• [Required work]
Nothing but the lines below between the line holding "cannot clone klara.git, estimate: S -> XL" and the line holding "Enhancement: Initial playback speed, label: Enhancement", inclusive, should appear in the answer, each set down exactly.

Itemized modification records

——————

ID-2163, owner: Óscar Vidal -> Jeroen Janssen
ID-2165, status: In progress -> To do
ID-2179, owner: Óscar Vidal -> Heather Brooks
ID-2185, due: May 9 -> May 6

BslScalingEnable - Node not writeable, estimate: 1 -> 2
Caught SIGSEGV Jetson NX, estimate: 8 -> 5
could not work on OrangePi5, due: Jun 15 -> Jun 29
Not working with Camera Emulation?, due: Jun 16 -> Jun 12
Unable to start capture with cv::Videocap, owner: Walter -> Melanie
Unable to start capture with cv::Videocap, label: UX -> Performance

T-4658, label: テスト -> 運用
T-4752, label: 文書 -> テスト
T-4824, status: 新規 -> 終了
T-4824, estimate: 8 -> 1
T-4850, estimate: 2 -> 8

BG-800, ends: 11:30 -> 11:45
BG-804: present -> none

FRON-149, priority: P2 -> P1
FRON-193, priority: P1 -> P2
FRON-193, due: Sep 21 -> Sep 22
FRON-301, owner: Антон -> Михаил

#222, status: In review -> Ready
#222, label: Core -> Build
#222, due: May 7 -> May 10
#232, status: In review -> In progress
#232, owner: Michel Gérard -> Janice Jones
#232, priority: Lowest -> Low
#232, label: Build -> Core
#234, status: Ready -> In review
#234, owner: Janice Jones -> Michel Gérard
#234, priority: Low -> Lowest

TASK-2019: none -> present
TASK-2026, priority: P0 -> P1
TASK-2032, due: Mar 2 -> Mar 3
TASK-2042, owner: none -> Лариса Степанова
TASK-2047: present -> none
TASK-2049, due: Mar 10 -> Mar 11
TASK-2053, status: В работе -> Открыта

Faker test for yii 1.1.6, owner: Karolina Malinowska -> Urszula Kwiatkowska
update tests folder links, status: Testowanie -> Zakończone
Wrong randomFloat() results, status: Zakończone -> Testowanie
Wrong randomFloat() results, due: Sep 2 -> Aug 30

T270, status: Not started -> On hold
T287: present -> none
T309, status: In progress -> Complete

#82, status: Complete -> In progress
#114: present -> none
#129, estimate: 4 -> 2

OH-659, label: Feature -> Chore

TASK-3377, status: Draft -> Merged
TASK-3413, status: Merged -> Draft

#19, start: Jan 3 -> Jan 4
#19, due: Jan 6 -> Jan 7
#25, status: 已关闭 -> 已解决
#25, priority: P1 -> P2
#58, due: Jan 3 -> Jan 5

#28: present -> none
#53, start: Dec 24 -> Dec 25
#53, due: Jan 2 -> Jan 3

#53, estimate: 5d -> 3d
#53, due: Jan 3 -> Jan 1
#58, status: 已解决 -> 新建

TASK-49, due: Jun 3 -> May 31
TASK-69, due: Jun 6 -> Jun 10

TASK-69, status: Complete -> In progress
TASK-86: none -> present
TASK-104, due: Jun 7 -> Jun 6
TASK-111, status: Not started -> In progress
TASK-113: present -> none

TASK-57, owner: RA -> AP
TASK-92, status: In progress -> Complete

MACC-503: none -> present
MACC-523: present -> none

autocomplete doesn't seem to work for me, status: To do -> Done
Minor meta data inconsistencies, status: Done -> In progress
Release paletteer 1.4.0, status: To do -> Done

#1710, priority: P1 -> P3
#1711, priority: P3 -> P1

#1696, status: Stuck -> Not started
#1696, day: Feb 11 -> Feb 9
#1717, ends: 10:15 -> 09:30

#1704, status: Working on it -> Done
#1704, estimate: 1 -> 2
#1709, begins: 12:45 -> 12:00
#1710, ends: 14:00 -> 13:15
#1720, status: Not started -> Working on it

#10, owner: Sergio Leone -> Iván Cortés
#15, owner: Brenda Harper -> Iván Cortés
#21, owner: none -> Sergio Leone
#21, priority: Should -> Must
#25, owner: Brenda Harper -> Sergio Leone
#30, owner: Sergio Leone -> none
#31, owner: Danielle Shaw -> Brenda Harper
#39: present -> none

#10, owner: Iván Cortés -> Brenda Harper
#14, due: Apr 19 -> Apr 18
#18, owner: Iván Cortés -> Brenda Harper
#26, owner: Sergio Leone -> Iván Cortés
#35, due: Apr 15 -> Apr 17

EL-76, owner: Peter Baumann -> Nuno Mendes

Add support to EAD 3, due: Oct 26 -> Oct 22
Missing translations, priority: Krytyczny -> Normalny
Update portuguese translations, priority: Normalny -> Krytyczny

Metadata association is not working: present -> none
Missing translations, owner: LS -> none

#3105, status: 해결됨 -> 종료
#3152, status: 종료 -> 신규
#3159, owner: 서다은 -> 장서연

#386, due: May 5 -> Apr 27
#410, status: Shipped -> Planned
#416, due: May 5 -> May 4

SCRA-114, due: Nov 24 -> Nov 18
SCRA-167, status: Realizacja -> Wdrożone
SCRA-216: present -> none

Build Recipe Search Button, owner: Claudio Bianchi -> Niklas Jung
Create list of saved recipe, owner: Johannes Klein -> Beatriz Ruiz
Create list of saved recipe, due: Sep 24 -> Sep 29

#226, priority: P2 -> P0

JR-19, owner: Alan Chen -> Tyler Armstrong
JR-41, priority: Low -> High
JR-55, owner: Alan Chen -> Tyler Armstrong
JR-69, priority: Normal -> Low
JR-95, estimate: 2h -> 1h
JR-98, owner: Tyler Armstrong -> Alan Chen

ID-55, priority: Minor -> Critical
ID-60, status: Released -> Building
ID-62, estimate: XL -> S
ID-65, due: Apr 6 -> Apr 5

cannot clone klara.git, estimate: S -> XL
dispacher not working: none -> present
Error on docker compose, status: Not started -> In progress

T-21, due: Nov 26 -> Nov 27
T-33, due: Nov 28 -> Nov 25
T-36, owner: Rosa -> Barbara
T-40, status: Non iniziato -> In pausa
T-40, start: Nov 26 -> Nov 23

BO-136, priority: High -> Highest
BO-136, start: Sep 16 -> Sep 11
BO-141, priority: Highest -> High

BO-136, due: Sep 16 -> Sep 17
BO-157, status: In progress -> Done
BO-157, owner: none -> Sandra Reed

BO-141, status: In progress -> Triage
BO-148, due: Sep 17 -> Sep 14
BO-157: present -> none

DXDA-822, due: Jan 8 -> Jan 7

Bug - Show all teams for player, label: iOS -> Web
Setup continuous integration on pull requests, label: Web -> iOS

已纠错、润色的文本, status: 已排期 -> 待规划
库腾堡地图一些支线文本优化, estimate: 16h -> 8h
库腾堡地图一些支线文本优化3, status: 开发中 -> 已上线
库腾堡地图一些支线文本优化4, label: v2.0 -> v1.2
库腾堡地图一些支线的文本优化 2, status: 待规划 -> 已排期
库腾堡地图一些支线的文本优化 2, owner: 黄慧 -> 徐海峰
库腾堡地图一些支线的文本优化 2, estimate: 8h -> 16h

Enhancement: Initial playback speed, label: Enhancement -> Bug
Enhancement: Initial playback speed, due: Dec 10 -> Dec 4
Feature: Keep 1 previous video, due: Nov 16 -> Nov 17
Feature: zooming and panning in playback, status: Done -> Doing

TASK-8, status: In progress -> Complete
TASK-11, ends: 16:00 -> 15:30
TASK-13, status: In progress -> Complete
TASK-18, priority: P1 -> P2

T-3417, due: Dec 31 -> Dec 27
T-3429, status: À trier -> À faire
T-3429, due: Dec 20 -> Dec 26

——————

• [Written solution]
cannot clone klara.git, estimate: S -> XL
dispacher not working: none -> present
Error on docker compose, status: Not started -> In progress

T-21, due: Nov 26 -> Nov 27
T-33, due: Nov 28 -> Nov 25
T-36, owner: Rosa -> Barbara
T-40, status: Non iniziato -> In pausa
T-40, start: Nov 26 -> Nov 23

BO-136, priority: High -> Highest
BO-136, start: Sep 16 -> Sep 11
BO-141, priority: Highest -> High

BO-136, due: Sep 16 -> Sep 17
BO-157, status: In progress -> Done
BO-157, owner: none -> Sandra Reed

BO-141, status: In progress -> Triage
BO-148, due: Sep 17 -> Sep 14
BO-157: present -> none

DXDA-822, due: Jan 8 -> Jan 7

Bug - Show all teams for player, label: iOS -> Web
Setup continuous integration on pull requests, label: Web -> iOS

已纠错、润色的文本, status: 已排期 -> 待规划
库腾堡地图一些支线文本优化, estimate: 16h -> 8h
库腾堡地图一些支线文本优化3, status: 开发中 -> 已上线
库腾堡地图一些支线文本优化4, label: v2.0 -> v1.2
库腾堡地图一些支线的文本优化 2, status: 待规划 -> 已排期
库腾堡地图一些支线的文本优化 2, owner: 黄慧 -> 徐海峰
库腾堡地图一些支线的文本优化 2, estimate: 8h -> 16h

Enhancement: Initial playback speed, label: Enhancement -> Bug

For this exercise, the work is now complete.